As major Chinese state-owned firms recently announced they would apply to be delisted from US stock markets, uncertainty has arisen on whether this is a harbinger of accelerated decoupling between the world's two largest economies.

The decisions that came last week from five major companies, including China's oil giants, came amid outrage over a US law requiring American regulators to inspect the audits of Chinese firms.

Firms such as PetroChina, China Life Insurance, the Aluminum Corporation of China, Sinopec, and Sinopec subsidiary Shanghai Petrochemical Co. said they were planning to exit the New York Stock Exchange this month.

Many other Chinese firms may follow suit as China has been refusing to allow overseas regulators to inspect local accounting firms, invoking its state security laws to block US regulators from conducting these inspections.
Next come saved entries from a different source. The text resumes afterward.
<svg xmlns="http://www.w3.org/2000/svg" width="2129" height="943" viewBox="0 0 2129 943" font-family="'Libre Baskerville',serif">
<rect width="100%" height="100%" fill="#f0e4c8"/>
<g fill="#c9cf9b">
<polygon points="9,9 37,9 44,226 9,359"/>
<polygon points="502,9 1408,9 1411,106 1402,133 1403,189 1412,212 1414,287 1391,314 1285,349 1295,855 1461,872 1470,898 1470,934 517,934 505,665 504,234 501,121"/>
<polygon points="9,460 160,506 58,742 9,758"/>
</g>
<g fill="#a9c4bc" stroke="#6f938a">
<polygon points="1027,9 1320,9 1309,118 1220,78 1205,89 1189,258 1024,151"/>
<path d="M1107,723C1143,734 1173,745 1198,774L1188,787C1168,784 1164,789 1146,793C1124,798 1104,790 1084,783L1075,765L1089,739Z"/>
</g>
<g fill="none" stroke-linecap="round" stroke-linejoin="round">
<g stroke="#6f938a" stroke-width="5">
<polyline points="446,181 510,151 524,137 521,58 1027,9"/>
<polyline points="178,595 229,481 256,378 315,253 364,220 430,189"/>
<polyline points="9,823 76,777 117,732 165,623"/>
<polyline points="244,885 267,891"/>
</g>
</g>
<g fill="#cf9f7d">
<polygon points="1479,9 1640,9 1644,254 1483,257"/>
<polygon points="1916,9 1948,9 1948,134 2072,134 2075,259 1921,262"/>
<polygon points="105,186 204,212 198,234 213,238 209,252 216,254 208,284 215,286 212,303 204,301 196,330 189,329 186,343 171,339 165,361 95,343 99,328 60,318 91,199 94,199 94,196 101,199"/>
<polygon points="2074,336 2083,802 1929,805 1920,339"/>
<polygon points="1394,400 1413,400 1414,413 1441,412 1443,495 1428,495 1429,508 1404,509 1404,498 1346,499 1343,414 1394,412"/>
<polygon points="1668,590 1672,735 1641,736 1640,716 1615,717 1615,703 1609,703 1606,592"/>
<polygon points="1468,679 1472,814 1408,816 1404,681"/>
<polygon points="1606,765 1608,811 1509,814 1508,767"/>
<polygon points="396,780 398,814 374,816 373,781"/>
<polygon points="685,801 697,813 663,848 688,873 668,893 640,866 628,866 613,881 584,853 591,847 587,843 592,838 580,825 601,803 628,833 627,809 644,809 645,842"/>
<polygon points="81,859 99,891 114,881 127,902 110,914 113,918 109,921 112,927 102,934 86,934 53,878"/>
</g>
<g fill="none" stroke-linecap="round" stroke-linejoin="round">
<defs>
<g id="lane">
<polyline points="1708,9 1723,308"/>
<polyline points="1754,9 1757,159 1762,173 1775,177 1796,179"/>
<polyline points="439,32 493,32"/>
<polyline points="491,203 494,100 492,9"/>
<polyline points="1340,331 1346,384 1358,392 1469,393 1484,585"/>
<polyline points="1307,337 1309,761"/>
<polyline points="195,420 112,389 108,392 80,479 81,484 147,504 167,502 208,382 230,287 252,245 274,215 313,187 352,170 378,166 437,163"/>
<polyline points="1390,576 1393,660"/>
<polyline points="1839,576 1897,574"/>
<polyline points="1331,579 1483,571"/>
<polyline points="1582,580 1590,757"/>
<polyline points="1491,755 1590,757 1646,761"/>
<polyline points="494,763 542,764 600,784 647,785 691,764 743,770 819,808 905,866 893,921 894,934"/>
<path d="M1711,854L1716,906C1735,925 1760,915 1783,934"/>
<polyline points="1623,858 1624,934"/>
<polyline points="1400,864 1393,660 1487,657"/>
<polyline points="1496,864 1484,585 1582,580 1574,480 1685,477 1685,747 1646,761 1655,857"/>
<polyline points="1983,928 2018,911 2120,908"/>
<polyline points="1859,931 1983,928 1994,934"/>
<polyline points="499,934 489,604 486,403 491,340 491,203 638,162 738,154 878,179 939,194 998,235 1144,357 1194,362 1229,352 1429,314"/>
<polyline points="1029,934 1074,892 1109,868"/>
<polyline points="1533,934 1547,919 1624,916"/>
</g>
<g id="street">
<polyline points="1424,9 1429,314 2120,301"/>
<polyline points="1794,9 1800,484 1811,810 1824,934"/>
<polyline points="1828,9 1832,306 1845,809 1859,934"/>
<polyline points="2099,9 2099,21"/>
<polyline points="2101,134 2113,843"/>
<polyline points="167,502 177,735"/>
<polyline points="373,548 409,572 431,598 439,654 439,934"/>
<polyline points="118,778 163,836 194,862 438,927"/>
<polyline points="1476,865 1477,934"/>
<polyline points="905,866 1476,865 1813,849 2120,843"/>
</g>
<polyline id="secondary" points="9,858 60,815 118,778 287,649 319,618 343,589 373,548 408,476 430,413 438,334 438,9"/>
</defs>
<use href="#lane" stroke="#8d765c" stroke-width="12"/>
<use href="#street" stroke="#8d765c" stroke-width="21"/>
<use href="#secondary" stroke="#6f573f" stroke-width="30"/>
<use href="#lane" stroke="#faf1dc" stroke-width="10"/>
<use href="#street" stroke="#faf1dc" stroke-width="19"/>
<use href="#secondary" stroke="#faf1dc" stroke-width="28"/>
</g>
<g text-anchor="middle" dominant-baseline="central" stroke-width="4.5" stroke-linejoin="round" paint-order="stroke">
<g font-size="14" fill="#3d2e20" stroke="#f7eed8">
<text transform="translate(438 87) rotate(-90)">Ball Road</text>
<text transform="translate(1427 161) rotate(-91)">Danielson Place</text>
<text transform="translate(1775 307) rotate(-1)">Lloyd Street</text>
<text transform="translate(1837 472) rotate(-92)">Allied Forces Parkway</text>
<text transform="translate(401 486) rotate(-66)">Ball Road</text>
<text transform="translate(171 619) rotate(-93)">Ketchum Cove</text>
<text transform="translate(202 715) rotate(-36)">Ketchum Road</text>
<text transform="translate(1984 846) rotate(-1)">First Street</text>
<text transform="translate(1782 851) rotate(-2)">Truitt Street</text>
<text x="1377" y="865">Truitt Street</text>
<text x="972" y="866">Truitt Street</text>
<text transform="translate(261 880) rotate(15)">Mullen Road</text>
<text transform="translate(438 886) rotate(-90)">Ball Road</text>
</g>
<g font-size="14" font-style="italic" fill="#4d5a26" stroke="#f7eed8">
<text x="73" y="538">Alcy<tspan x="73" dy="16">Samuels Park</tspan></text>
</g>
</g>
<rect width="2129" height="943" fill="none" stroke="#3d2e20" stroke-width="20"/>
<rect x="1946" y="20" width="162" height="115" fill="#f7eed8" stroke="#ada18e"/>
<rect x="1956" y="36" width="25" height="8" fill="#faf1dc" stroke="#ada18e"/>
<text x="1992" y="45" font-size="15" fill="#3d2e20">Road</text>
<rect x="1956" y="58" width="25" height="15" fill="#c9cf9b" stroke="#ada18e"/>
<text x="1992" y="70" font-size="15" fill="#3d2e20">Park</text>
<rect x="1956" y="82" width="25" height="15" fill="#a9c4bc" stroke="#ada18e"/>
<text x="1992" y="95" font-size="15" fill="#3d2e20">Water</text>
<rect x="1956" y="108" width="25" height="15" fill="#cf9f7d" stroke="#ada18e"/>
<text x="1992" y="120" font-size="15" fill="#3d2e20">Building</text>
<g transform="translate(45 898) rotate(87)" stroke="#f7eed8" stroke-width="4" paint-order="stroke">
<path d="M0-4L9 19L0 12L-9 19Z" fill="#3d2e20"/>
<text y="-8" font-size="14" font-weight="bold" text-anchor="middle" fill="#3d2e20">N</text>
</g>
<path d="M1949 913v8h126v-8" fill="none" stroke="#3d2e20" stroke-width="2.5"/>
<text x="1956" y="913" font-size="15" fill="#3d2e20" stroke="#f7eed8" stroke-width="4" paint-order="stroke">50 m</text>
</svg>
"This is the beginning of a tidal wave of some of the big guys delisting from the US as it has come in the wake of harassment and coercion of various enterprises by Washington," Andrew K.P. Leung, an independent China strategist in Hong Kong, told Anadolu Agency.

Washington's pretext that the firms allegedly flout US laws has "scared a lot of Chinese companies," added the international strategist.

Publicly traded firms in the US are to have their auditors scrutinized by American regulators under the Holding Foreign Companies Accountable Act (HFCAA) that passed in 2020.

The legislation bans securities trading by public companies that fail to meet auditing requirements three years in a row, with 2024 set as a deadline for Chinese companies that need to choose between complying or delisting.

Around 200 Chinese companies may have to delist if the sides cannot compromise soon or it will be a process in which China will have to choose which companies it will permit to be listed in the US.

Is decoupling from US markets easier?

The HFCAA will lead to a "retreat from the American stock market," according to Leung. "It may not necessarily impact imports from China to the US, as some import bans by the Joe Biden administration has already hurt American consumers, fueling inflation."

Accusing the US of demonizing China, he argued that this would not be enough to cast a shadow on Chinese companies. "More and more countries do not want to be beholden to American rhetoric," he added.

But, decoupling will not be easier, he underlined.

People are differentiating "between rhetoric and real business," he said, pointing to the rise in Chinese exports over the last one-and-a-half fiscal years to both the US and other countries. He acknowledged, however, that the EU could "tighten some of the rules, as it has some reservations."

Chinese companies are meanwhile looking to get listed in Hong Kong and Singapore, he added.

Alibaba Group Holding was recently added to the delisting watchlist, and announced that it would be seeking a primary listing in Hong Kong.

Leung argued that the US would not be able to prosecute "any Chinese company or its executives if there is no evidence to link Chinese big tech to the Communist Party of China."

Einar Tangen, a senior fellow from the Beijing-based Taihe Institute, said that the US was "ramping up its America First, home shoring program."

Pointing to the new CHIPS Bill, which will subsidize American semiconductor manufacturers at the expense of Taiwan, South Korea, and Japan, Einar said Taiwan "in particular will be hit hard as it currently exports 90% of the advanced chips the US uses."

"Semiconductors represent 25% of Taiwan's gross domestic product and 40% of its exports. If the US strategy is successful, it will devastate Taiwanese economy and eviscerate its strategic value," he said.

Chinese firms expecting 'Huawei treatment'

Given that this is "what the US is doing to allies," said Einar, adding Chinese companies are expecting more "Huawei treatment," getting out "before they are forced out."

The US has accused the China-based tech giant of using tactics to share information with Beijing -- claims that the company has rejected allegations.

Einar said data generation and flows have been deemed issues of national security. "Now, countries are erecting cyber walls that will also wall out foreign competitors in every area of the digital economy, resulting in less innovation and higher prices for the end consumers."

As many Chinese firms are involved in data, he added, they see the US' behavior as "ultra-protectionist."

However, bilateral trade is unlikely to be affected by this, Einar said.

"Trade will remain relatively strong because of China's position in the supply chain in terms of cost and availability," he insisted, adding the companies delisting were doing so defensively.

The one aspect on which the US and China have made little headway is mutually acceptable accounting standard for Chinese companies. "The second, is the general level of economic, political, and security pressure Beijing perceives coming from the US."

"Given what the US was willing to do to Taiwan, they believe they have a short future in the US as it turns towards economic nativism," he concluded.